• PROVIDED DATA:
>>>>>
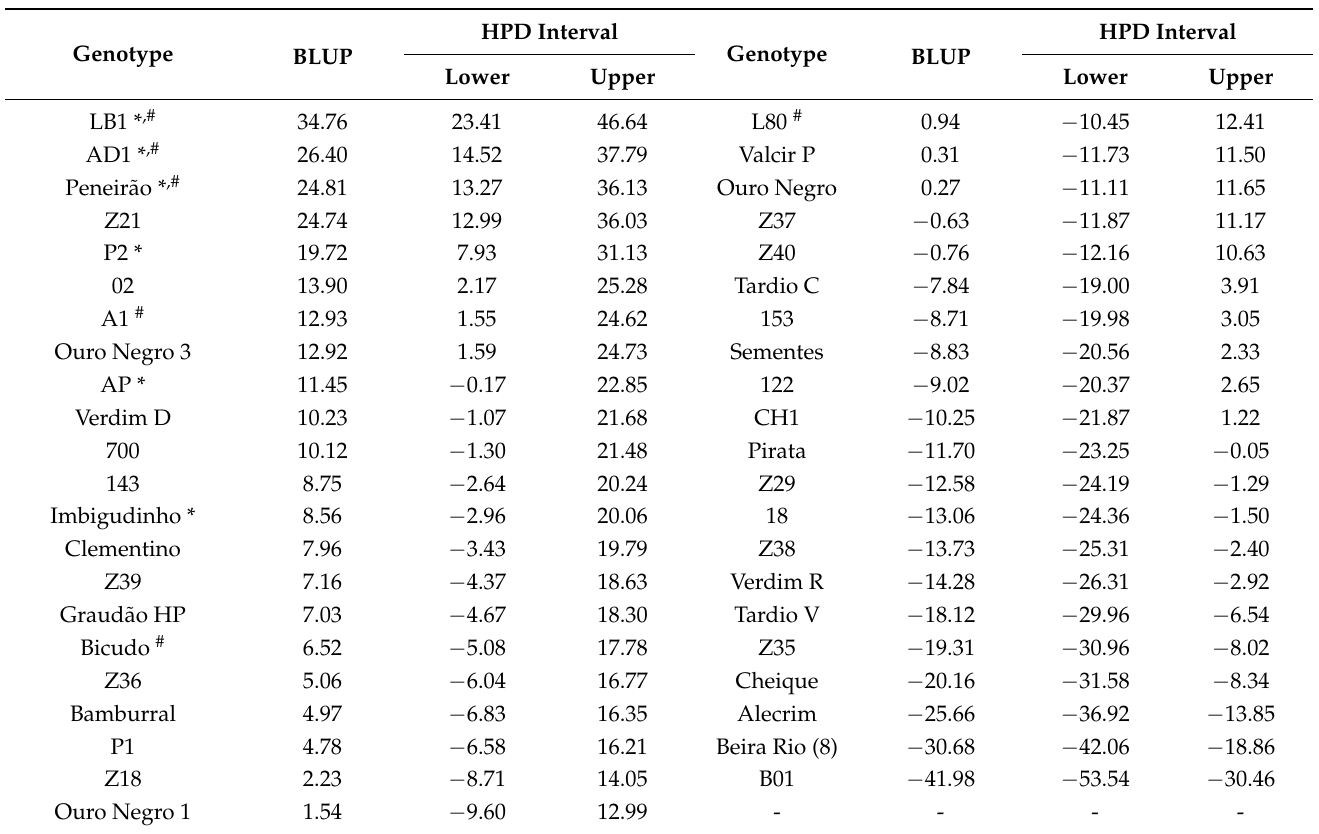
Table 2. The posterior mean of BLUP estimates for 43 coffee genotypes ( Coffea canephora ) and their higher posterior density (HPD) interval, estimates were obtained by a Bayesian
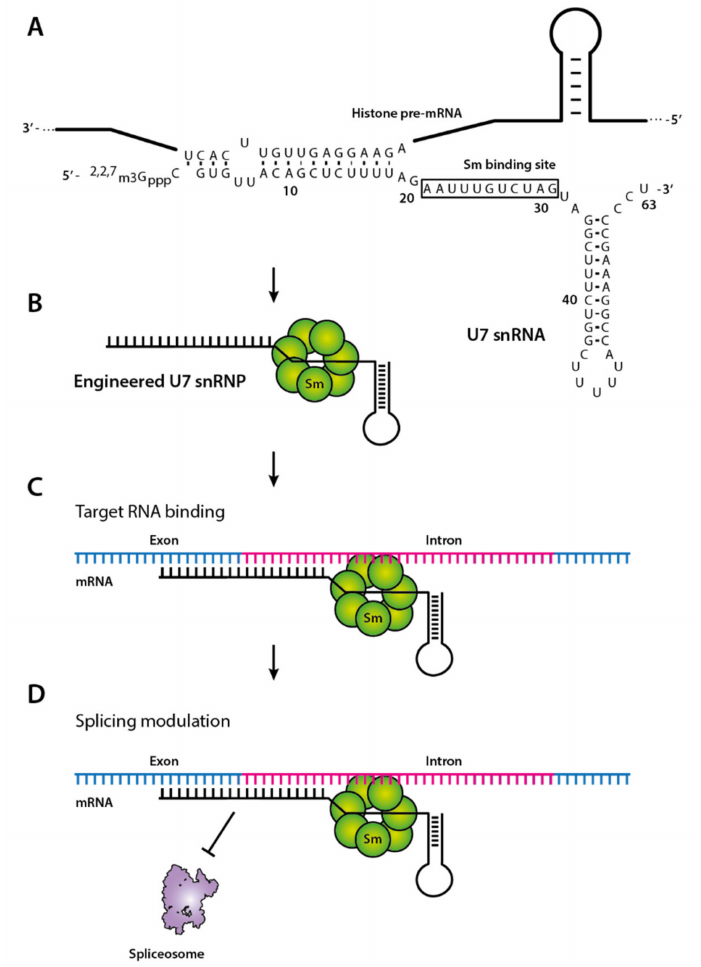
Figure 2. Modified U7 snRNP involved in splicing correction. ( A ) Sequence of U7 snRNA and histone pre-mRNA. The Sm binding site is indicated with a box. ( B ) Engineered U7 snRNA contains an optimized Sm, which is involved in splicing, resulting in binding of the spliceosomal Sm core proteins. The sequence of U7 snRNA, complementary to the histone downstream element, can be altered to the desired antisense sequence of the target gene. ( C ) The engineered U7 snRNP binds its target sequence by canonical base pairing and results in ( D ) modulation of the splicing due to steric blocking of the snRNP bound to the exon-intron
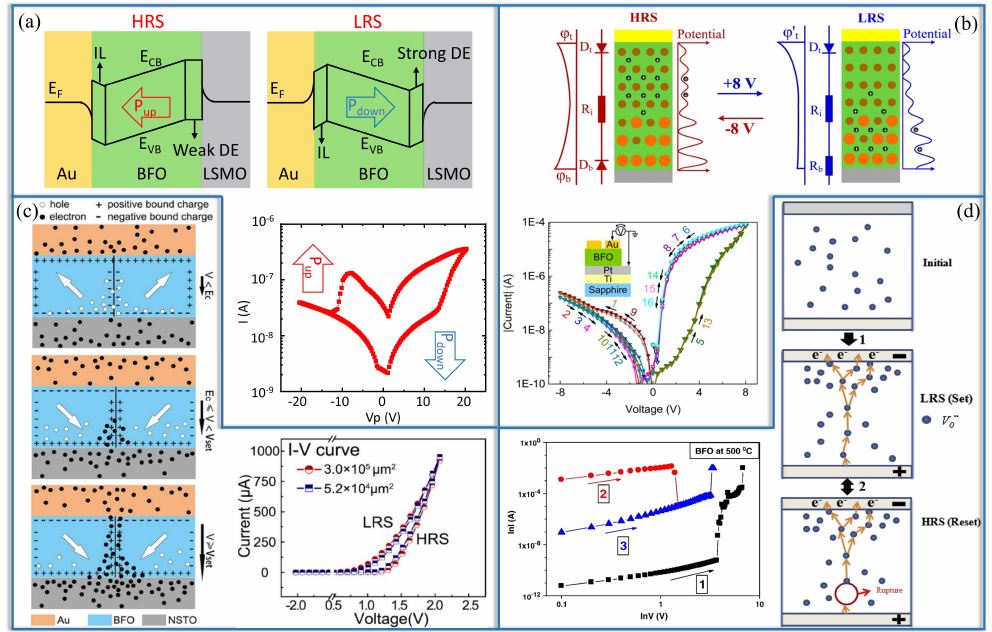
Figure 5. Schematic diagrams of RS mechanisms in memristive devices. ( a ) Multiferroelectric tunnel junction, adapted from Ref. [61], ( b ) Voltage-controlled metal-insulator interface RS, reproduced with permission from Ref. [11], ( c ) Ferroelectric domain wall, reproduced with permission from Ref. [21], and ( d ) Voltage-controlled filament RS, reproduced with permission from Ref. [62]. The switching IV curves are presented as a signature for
<<<<<
>>>>>
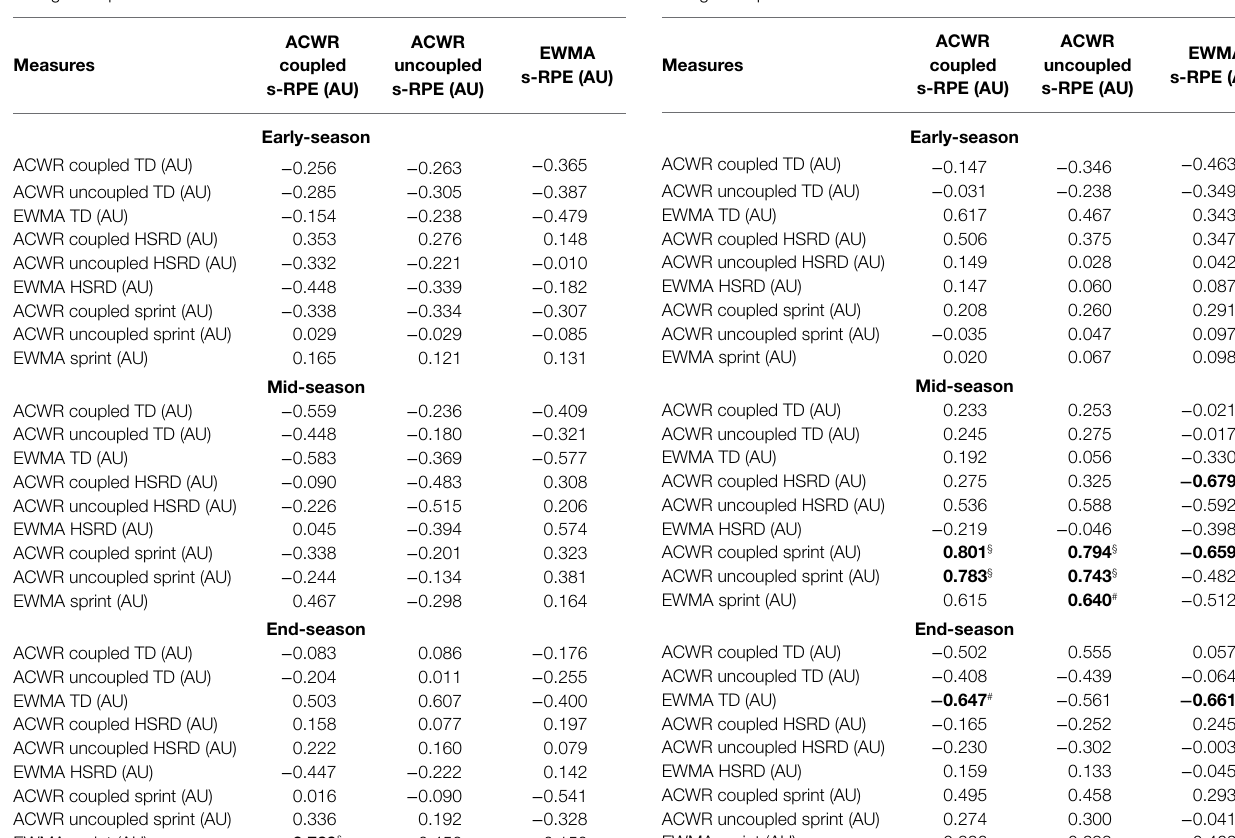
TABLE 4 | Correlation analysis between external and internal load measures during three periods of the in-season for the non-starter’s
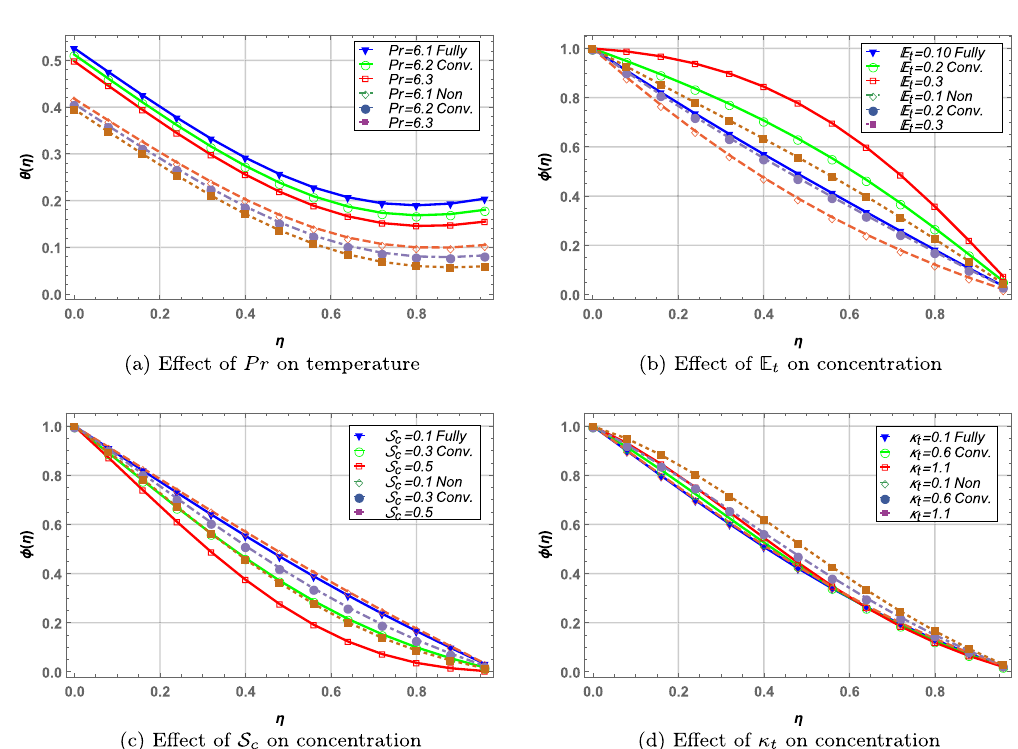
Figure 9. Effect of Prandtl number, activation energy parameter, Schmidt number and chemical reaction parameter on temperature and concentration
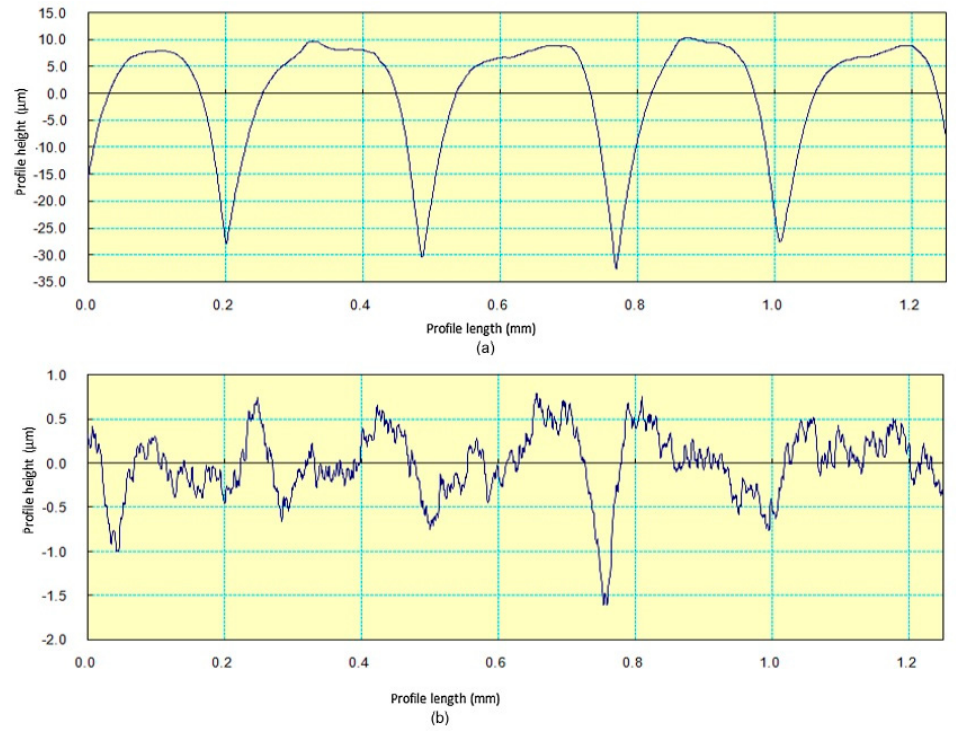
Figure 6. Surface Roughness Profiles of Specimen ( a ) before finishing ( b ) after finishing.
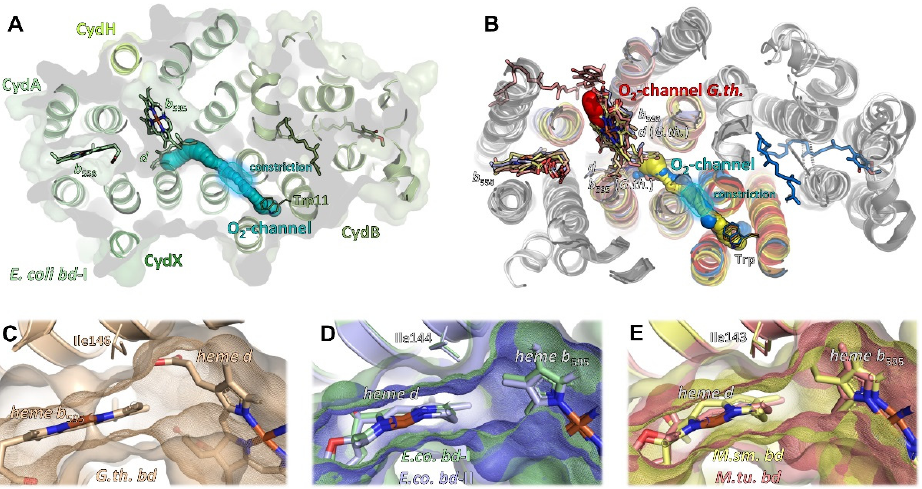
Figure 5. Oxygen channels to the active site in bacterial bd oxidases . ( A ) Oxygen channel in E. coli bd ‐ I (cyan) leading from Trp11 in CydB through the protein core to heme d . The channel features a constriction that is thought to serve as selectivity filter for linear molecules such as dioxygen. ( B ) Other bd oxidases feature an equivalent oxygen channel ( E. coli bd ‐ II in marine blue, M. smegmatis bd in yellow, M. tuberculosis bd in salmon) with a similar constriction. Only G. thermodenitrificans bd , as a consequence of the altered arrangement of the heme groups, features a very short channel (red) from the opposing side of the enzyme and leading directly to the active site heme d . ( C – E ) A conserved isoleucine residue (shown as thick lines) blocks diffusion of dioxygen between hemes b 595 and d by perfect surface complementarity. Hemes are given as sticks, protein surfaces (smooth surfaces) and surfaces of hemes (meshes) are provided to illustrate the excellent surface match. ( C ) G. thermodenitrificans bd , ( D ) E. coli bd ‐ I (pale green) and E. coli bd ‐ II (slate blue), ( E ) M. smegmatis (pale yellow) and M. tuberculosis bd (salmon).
<<<<<
>>>>>
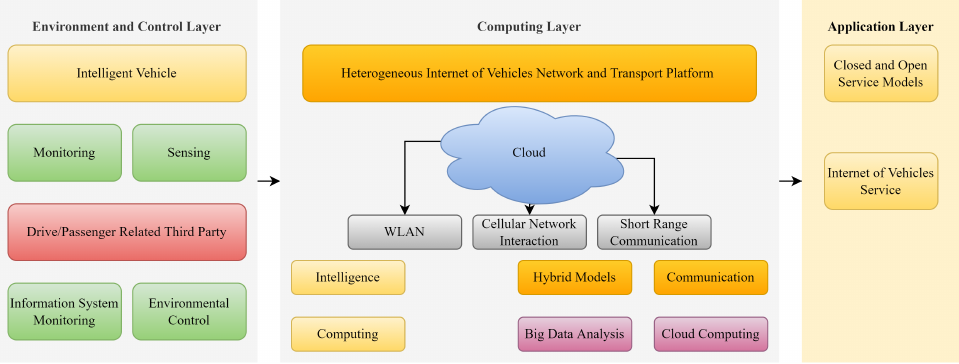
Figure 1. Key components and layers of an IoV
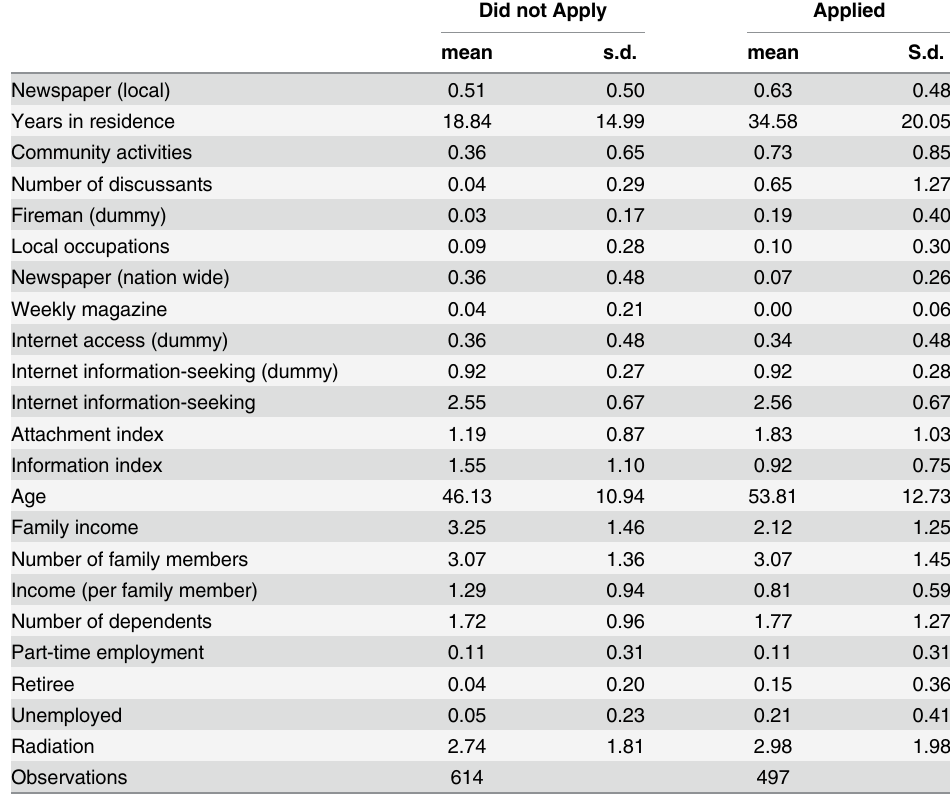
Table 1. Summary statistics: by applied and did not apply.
<<<<<
• ACTIVITY:
Reproduce the listing above from the line that holds "TABLE 4 | Correlation" through the line that holds "Figure 6. Surface", both included, with the pictures left out.

• RESPONSE TO THIS EXERCISE:
TABLE 4 | Correlation analysis between external and internal load measures during three periods of the in-season for the non-starter’s
Figure 9. Effect of Prandtl number, activation energy parameter, Schmidt number and chemical reaction parameter on temperature and concentration
Figure 6. Surface Roughness Profiles of Specimen ( a ) before finishing ( b ) after finishing.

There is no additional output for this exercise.